Please format the lines below as a numbered list, from the first line through the line with "picture [118, 1172, 1123, 1590]", leaving out blank lines and any pictures.

[Boxed element entries]

◆ ◆ ◆ ◆ ◆ ◆ ◆

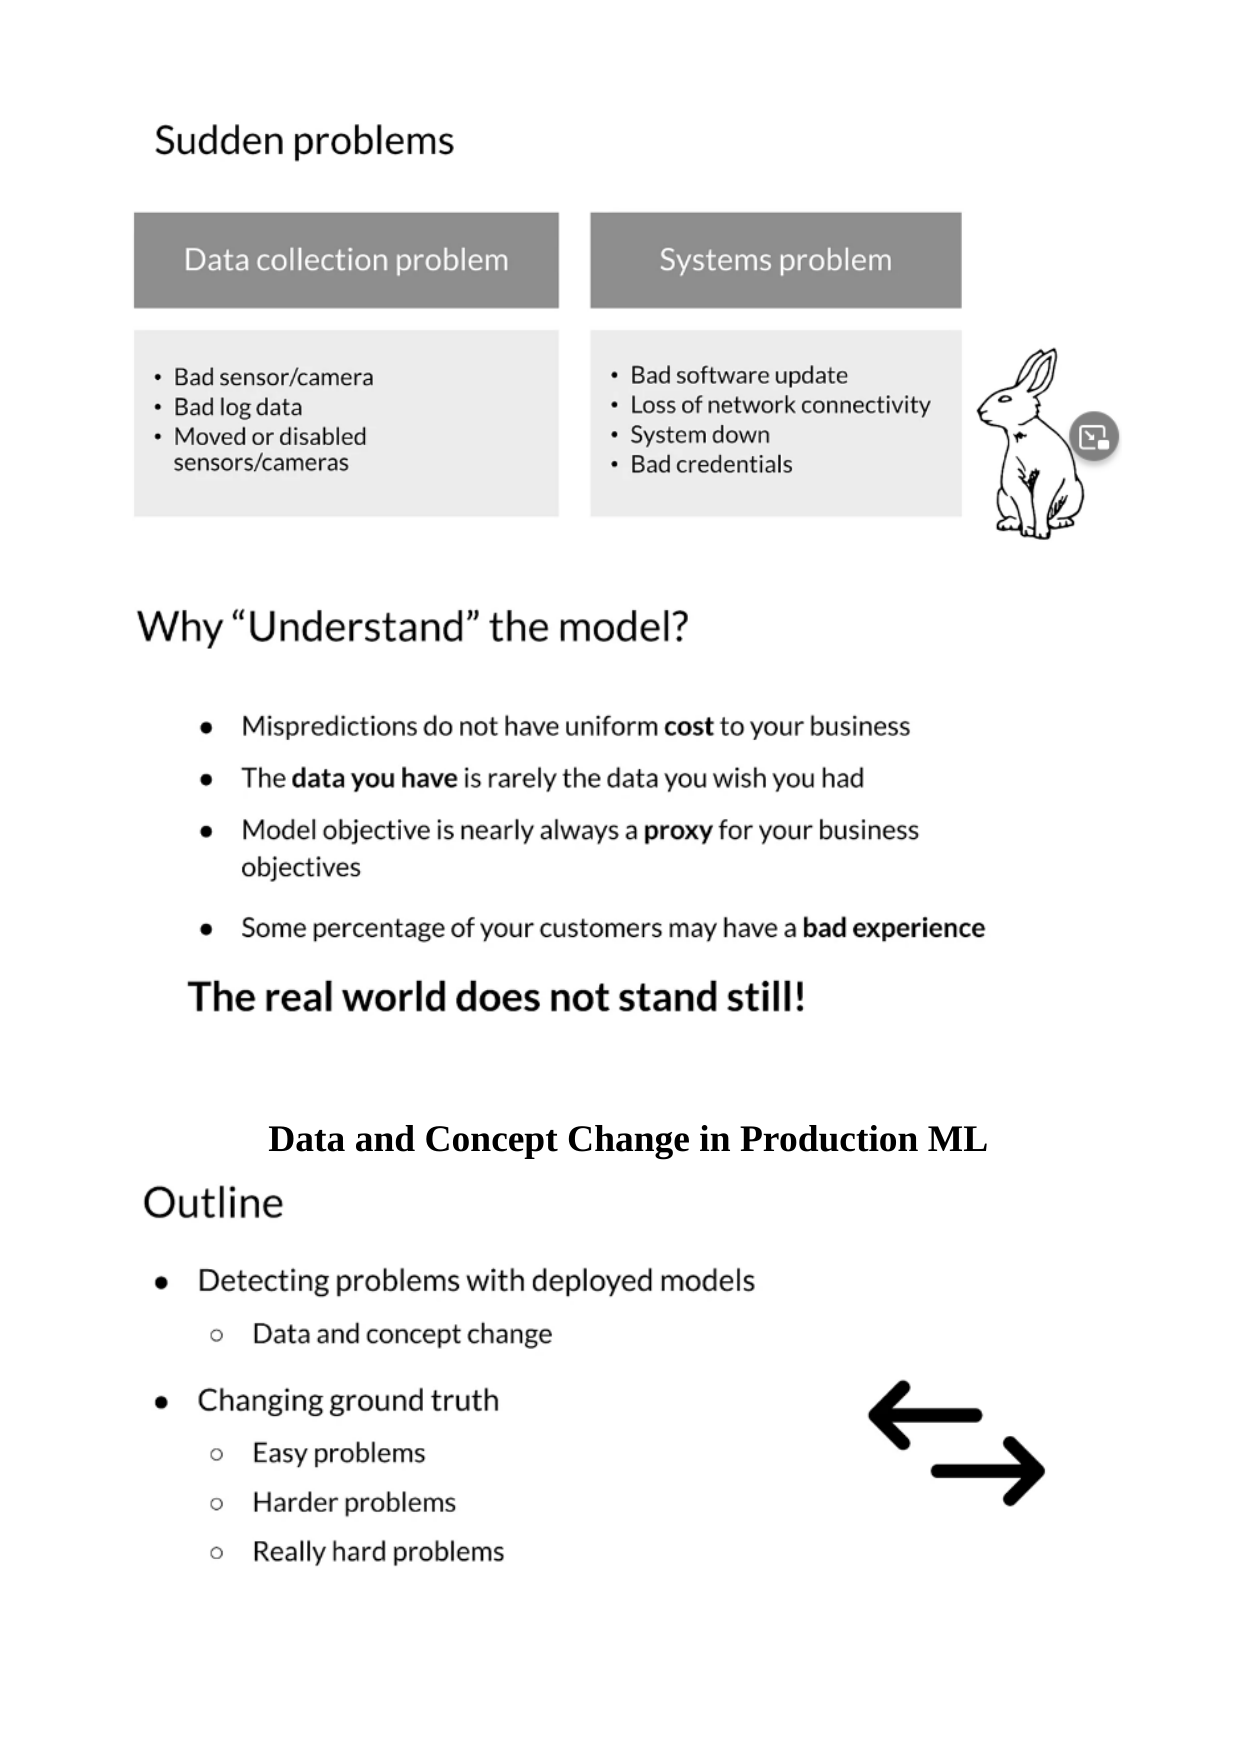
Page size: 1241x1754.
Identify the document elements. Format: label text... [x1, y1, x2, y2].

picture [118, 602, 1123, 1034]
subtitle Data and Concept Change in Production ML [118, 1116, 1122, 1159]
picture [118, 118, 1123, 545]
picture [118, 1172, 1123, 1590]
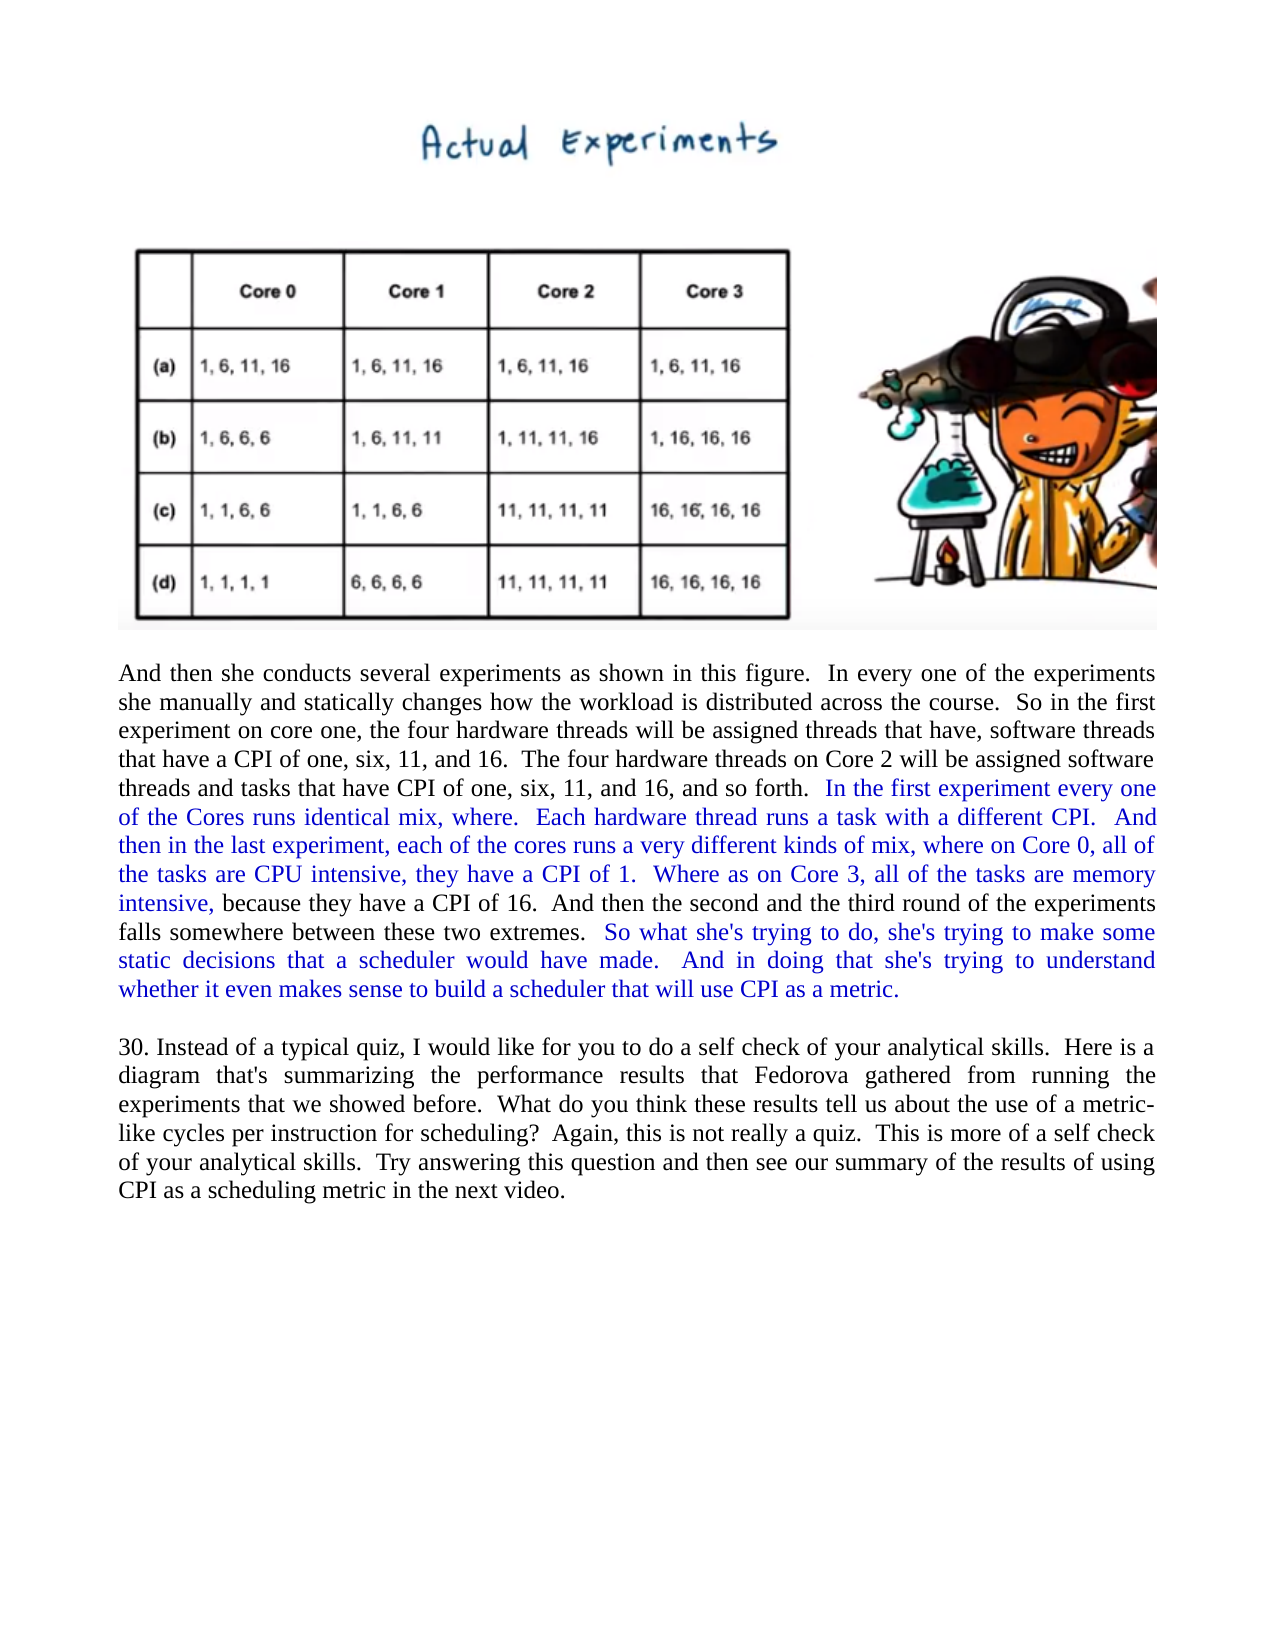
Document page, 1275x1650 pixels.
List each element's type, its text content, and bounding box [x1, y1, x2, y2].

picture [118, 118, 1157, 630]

◆ ◆ ◆ ◆ ◆ ◆ ◆

_Final result:_
1. Page size: 1241x1754.
2. Identify the document elements. Format: label text... [x1, y1, x2, y2].
3. picture [118, 602, 1123, 1034]
4. subtitle Data and Concept Change in Production ML [118, 1116, 1122, 1159]
5. picture [118, 118, 1123, 545]
6. picture [118, 1172, 1123, 1590]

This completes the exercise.